Critics have condemned the research as sinister and accused the corporations sponsoring it - including Coca-Cola, General Motors and Procter & Gamble - of seeking to brainwash shoppers.
The researchers say their work will help manufacturers and consumers. "We are lighting up the shadows of the mind and showing what happens when consumers make decisions," said Gerald Zaltman, a professor at Harvard Business School where the work is being carried out.
Zaltman's research is based on the idea that consumers choose which products and brands to buy almost entirely subconsciously. By contrast, the questionnaires upon which most market research is based probe only the conscious mind. This, he says, explains their lamentable inaccuracy.
"When it comes to shopping, what people say and think are very different from what they actually do. There are unconscious processes at work," he said.
Working with Stephen Kosslyn, Harvard's professor of psychology, Zaltman used positron emission tomography to measure the changes in blood flow and electrical activity in different parts of the brains of women exposed to mock-ups of a variety of retail environments.
One, a car dealership with pushy sales staff and a dirty showroom, provoked a rapid surge of blood to the right prefrontal cortex - an area already linked to the "flight or fight" reaction. Similar flows went to the insula and the hippocampus which are also linked with negative reactions.

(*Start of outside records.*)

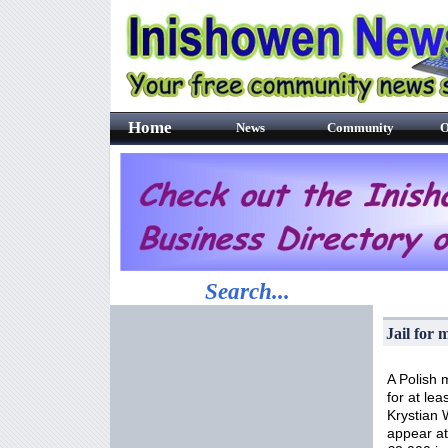
Home
News
Community
O
Search...
Jail for
A Polish 
for at lea
Krystian 
appear at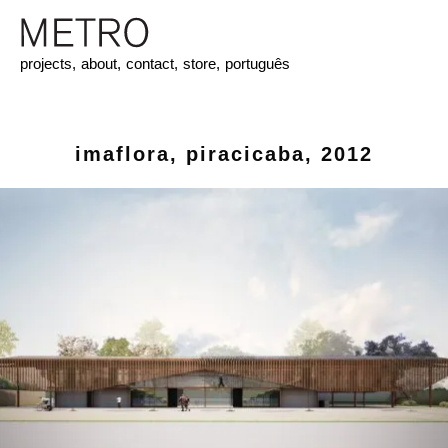
projects,
about,
contact,
store,
português
imaflora, piracicaba, 2012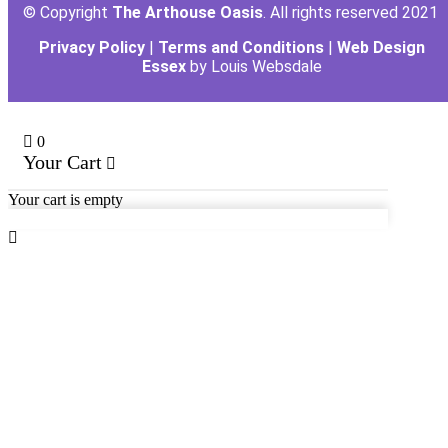
© Copyright
The Arthouse Oasis
. All rights reserved 2021
Privacy Policy
|
Terms and Conditions
|
Web Design
Essex
by Louis Websdale
0
Your Cart
Your cart is empty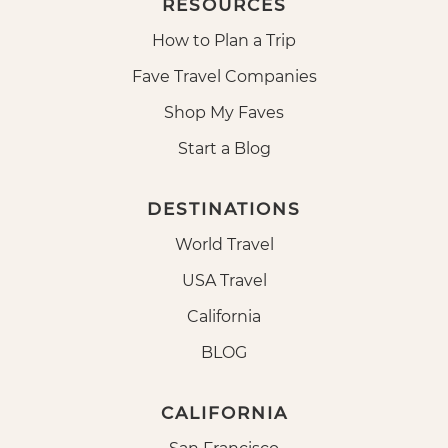
RESOURCES
How to Plan a Trip
Fave Travel Companies
Shop My Faves
Start a Blog
DESTINATIONS
World Travel
USA Travel
California
BLOG
CALIFORNIA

By contrast, a salesroom that offered helpful staff and perks such as valet parking produced blood flows to the left prefrontal cortex and to the visual cortex where activity is linked to heightened pleasure.
The researchers tested the women's responses to a wide variety of shop types to build up a detailed picture of their reactions and to pinpoint those occurring when a customer was likely to buy - or to walk out.

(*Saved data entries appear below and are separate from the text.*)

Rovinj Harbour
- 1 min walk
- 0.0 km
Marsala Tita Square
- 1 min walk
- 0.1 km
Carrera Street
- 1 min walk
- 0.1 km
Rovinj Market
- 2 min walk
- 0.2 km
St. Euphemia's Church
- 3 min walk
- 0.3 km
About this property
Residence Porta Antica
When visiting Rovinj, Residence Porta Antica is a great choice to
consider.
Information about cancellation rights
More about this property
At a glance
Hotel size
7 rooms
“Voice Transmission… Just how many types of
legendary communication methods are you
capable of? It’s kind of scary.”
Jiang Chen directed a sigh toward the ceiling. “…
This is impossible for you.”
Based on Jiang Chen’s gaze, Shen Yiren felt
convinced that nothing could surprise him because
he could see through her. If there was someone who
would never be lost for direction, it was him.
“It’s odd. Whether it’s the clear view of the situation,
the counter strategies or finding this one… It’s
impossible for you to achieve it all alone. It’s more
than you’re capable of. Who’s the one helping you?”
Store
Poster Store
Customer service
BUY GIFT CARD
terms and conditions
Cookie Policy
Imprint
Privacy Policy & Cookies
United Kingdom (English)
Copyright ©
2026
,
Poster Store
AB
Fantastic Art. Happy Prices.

The Harvard team has already used its unpublished results to advise an American car maker, believed to be General Motors, on the best design for its showrooms. Those which have undergone such redesigns are reported to have seen sales soar by more than 30%.
This weekend the research was greeted with interest by top British retailers. Among them was Jimmy Choo, one of Britain's most sought-after shoe designers, who said the appearance of a shop could make or break a business.
"We based the design of our Knightsbridge shop on the principles of feng shui. We know it makes people feel good but we don't know why," he said.
Theo Fennell, who creates handmade jewellery and silverware for customers including Naomi Campbell and Elton John from his west London shop, was more sceptical. "Knowing that your customers were likely to buy would spoil the fun of retailing," he said.
British academics are impressed, however. Robert East, professor of consumer behaviour at Kingston University, Surrey, said: "It could save manufacturers spending money marketing something that would have no appeal."
The prospect of goods and shops becoming even more difficult to resist has horrified some consumers. Jane Green, author of the bestselling Mr Maybe, one of whose themes is the single woman's compulsion for "retail therapy", was concerned that shop owners and manufacturers would use such knowledge to manipulate their customers' emotions.
The Harvard team is undeterred, however, and has already started work on a new project: to find out how people respond to advertisements and to use the knowledge to create powerful new marketing techniques, including the "everlasting jingle" which consumers will find even more difficult than usual to get out of their heads.
One researcher said: "We don't want to manipulate people's preferences; we just want to speak to their desires."